In code, this usually looks like calling analogy.ExtendMap multiple times with different parameters, of decreasing level of uniqueness.

Heuristic 2: All or Nothing

Following Left/Right relations first gives us the desired correspondance of b<->f. However, this doesn't immediately solve the original problem of determining if s1<->m1 or s1<->m3. Once we have decided b<->f, however, we can try both s1<->m1 and s1<->m3 and apply our second heuristic: take only the fact nodes where all facts lift. In this case, we could try to correspond s1<->m3 but then we would find that we could not make the facts

(s1, b, Succ) and (m3, f', Succ)

correspond to each other, because we do not have b<->f'. Thus, s1<->m3 would leave facts which don't lift to the abstraction while s1<->m1 would be able to lift all the relavant facts. Hence, we would prefer s1<->m1.

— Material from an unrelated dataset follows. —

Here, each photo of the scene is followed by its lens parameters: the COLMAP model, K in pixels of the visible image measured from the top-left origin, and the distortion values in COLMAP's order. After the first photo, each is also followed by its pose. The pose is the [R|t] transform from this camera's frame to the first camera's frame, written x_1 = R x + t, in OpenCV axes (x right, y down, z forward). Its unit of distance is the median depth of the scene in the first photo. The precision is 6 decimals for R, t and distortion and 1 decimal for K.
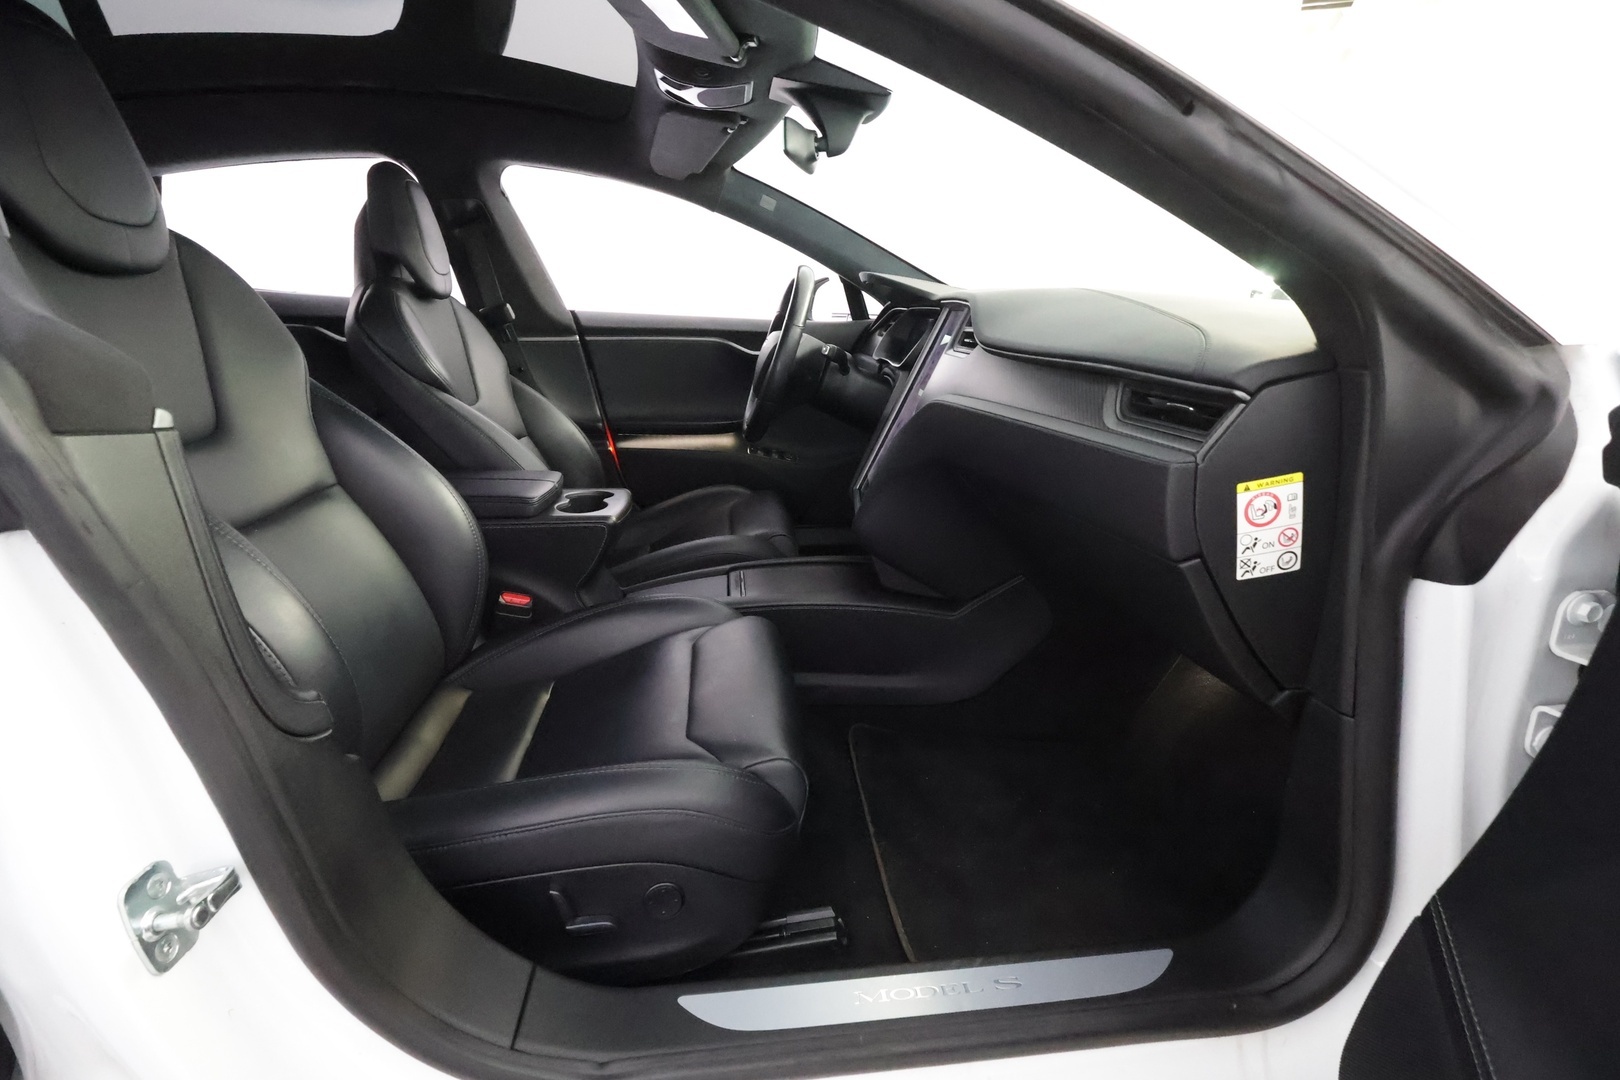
lens RADIAL K [[727.0, 0, 811.8], [0, 727.0, 541.8], [0, 0, 1]] dist [-0.000741, -0.000256]
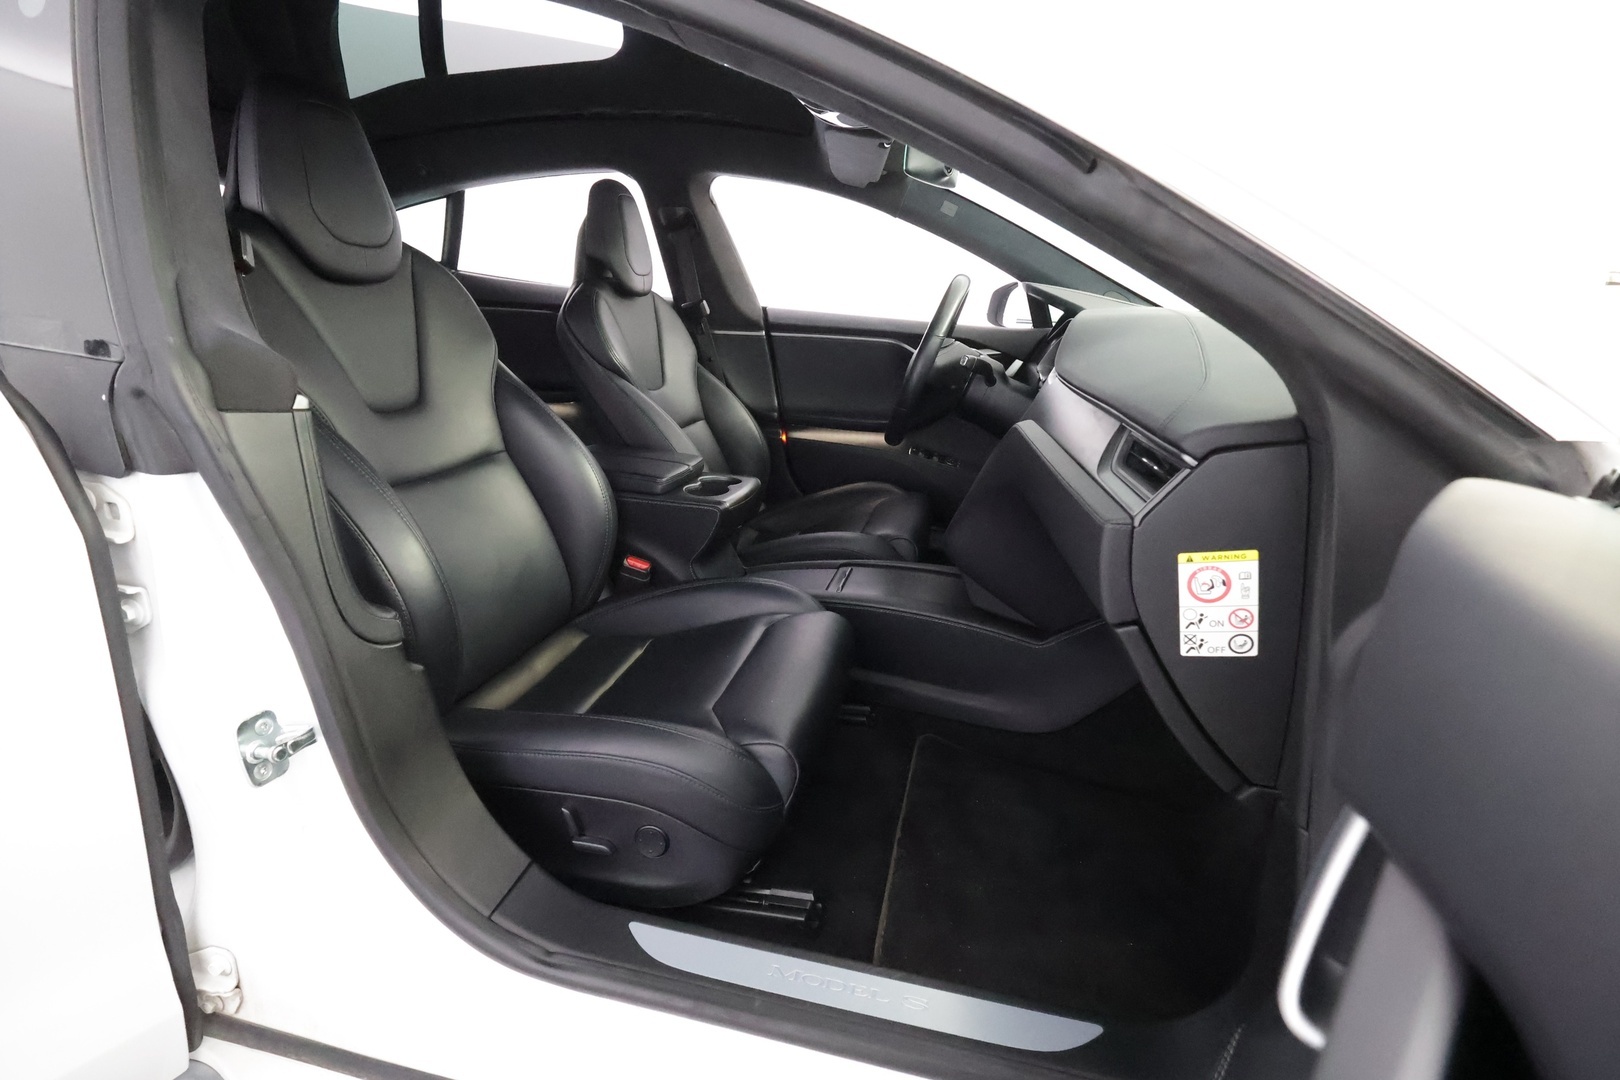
lens RADIAL K [[727.0, 0, 811.8], [0, 727.0, 541.8], [0, 0, 1]] dist [-0.000741, -0.000256]
pose [[0.943454, 0.133804, -0.303300, 0.299660], [-0.129740, 0.990978, 0.033608, -0.045719], [0.305061, 0.007643, 0.952302, -0.023496]]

In the code, this is implemented in analogy.ExtendFacts by calling analogy.LiftFacts to try and lift all relevant facts to the abstract and then analogy.FactsMissing to check if all facts were lifted. If some can't be lifted, then ExtendFacts will return False and ExtendMap will give up on that mapping.

Heuristic 3: Voting

In the near future we would like to take an alternate approach, which is somewhat closer to the original Copycat: voting. Essentially, in this case we have that following s1<->m1 leads to a better analogy because then we can lift all facts and it also agrees with the unique mapping when we follow Left/Right to get b<->f.

Completing an Analogy

Suppose we have already mapped abc->bcd and efg->fgh and want to start solving ijk->?. We:

  • First call Analogy.Begin(..., exists=True) to map ijk into the existing analogy noting correspondances between abc->bcd and efg->fgh.
  • Then, we call Analogy.ExtendMap as before to complete the analogy between ijk->? and abc->bcd/efg->fgh.
  • Then, we set analogy.state="concretize".
  • Then, we again call Analogy.ExtendMap. It will continue to traverse the existing analogy between abc->bcd and efg->fgh, but, because we set state="concretize", instead of looking for nodes already in the structure that might correspond to abstract nodes, it just adds new nodes to the structure and lowers the corresponding facts from the abstract to these nodes.
  • Finally, we run inference rules which solve those lowered facts. E.g., we might lower a fact that says that _1 is the successor of a, then infer that _1 is the letter b.